[START OF Extracted text]

There are some spaces where being talked to by strangers is acceptable, but just doing it to everyone wherever in another country is alien behavior to me. I honestly don’t get it.
Like, do they just sit next to strangers on the bus and talk at them? I think I’d die!
You’re getting mad about imaginary situations. It’s kind of pathetic.
Dude you got issues if you can’t talk to people. How do you accomplish any task without interacting with people? And why learn a second language if you arent going to talk to others in said language?
I just don’t want to bother anyone.
I can still listen.
Everyone has different comfort levels when interacting with people. Try and find situations where you feel it would be less of a bother. For example, if Spanish is a language you are learning, you can go to a Spanish or Latin American restaurant, and mention you want to practice. It is worth asking if the server speaks the language, so as not to assume.

[END OF Extracted text]
[START OF Stored data]

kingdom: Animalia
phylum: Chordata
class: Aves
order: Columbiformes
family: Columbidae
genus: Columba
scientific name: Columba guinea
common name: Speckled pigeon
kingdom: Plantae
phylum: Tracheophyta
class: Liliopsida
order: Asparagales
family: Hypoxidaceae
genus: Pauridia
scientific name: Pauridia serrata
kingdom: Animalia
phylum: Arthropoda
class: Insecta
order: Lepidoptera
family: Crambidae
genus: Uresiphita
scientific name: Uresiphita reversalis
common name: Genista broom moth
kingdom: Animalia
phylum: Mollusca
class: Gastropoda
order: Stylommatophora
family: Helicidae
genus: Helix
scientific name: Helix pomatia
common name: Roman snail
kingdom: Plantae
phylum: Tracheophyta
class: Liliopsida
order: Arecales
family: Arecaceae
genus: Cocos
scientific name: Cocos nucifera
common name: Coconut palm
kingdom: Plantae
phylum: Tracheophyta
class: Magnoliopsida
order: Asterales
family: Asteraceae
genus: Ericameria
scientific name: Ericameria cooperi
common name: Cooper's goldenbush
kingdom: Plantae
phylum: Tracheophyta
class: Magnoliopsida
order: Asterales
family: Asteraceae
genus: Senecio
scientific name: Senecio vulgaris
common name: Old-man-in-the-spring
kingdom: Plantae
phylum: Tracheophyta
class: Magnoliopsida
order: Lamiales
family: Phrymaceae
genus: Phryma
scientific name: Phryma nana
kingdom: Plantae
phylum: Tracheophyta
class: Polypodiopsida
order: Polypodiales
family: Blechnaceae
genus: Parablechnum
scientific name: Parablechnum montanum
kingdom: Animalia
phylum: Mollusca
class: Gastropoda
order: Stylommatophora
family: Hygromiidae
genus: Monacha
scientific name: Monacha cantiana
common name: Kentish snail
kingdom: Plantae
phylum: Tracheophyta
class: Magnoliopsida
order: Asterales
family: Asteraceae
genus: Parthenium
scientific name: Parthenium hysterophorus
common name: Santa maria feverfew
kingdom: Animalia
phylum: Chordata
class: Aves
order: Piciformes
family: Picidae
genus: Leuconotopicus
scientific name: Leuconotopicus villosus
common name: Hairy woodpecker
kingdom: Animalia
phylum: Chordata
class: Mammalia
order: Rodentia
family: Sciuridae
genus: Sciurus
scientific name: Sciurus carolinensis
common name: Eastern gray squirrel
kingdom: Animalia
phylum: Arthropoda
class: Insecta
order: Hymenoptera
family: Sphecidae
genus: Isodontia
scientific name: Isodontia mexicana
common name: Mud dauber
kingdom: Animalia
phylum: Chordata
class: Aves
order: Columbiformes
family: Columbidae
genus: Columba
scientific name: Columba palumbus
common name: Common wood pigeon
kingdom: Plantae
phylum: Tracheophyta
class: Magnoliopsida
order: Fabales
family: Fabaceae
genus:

[END OF Stored data]

- [Task]
Copy out the entire discussion about talking with strangers word for word.

- [Full output]
There are some spaces where being talked to by strangers is acceptable, but just doing it to everyone wherever in another country is alien behavior to me. I honestly don’t get it.
Like, do they just sit next to strangers on the bus and talk at them? I think I’d die!
You’re getting mad about imaginary situations. It’s kind of pathetic.
Dude you got issues if you can’t talk to people. How do you accomplish any task without interacting with people? And why learn a second language if you arent going to talk to others in said language?
I just don’t want to bother anyone.
I can still listen.
Everyone has different comfort levels when interacting with people. Try and find situations where you feel it would be less of a bother. For example, if Spanish is a language you are learning, you can go to a Spanish or Latin American restaurant, and mention you want to practice. It is worth asking if the server speaks the language, so as not to assume.